_GIVEN DATA_:
--------------------------------------------------
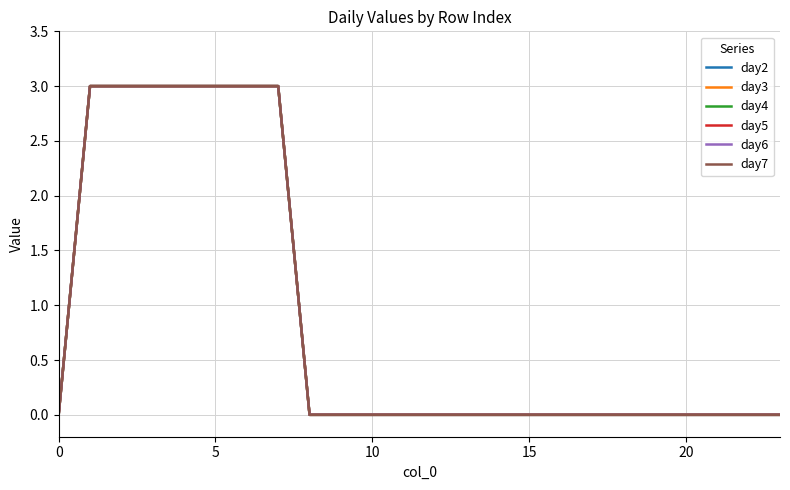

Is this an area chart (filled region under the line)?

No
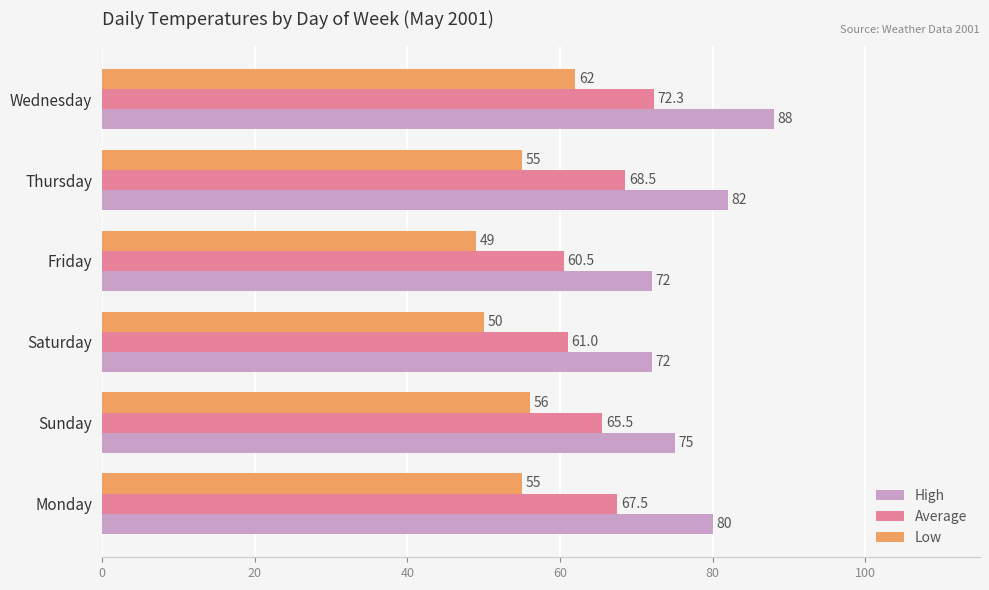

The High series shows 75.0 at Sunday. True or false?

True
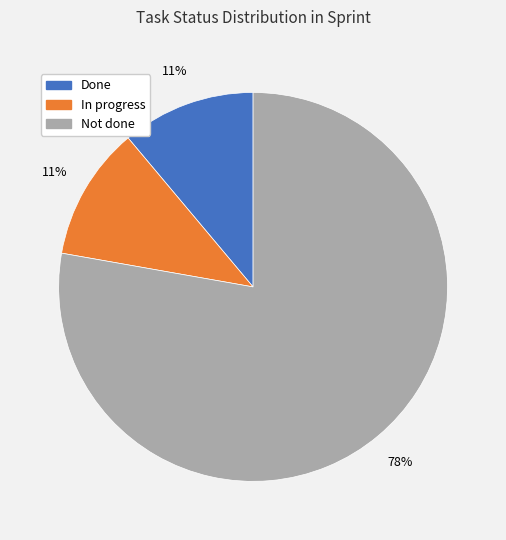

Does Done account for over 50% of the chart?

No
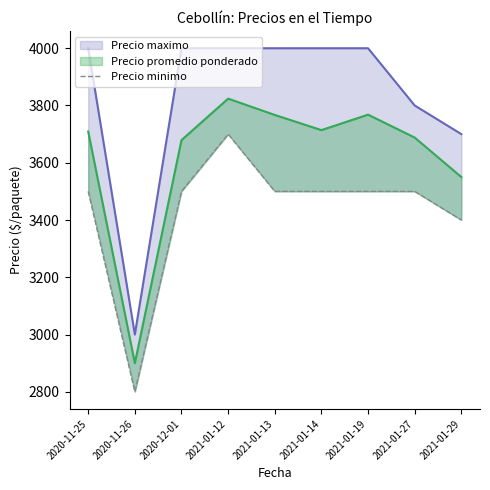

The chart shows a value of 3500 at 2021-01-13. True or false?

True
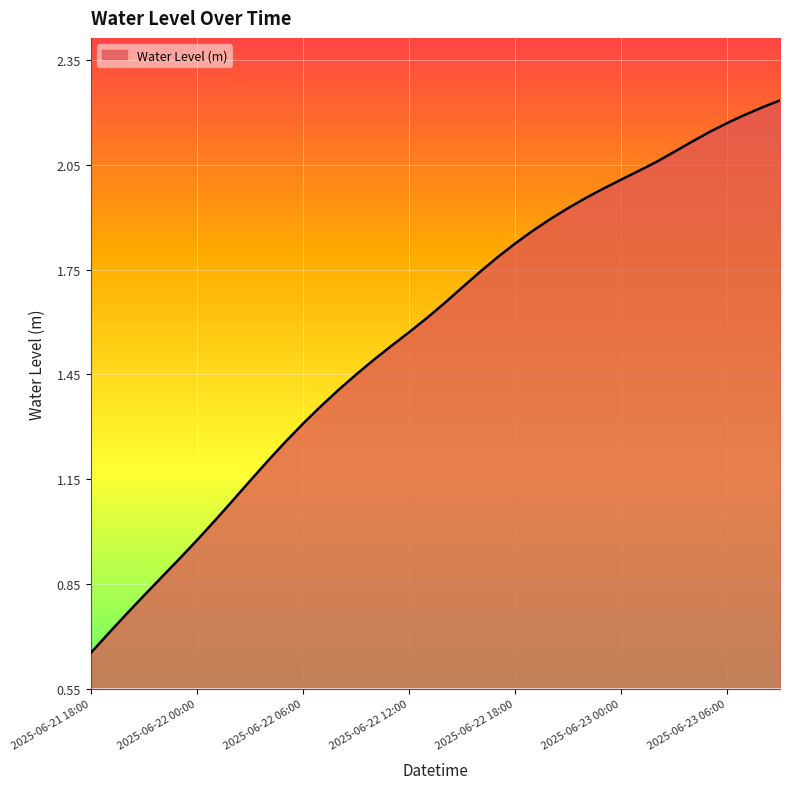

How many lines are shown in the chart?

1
--------------------------------------------------
_WHAT TO PRODUCE_: Write out the records again without the pictures, swapping every "chart" for "graph" and keeping everything else the same.

_YOUR SOLUTION_:
Is this an area graph (filled region under the line)?

No

The High series shows 75.0 at Sunday. True or false?

True

Does Done account for over 50% of the graph?

No

The graph shows a value of 3500 at 2021-01-13. True or false?

True

How many lines are shown in the graph?

1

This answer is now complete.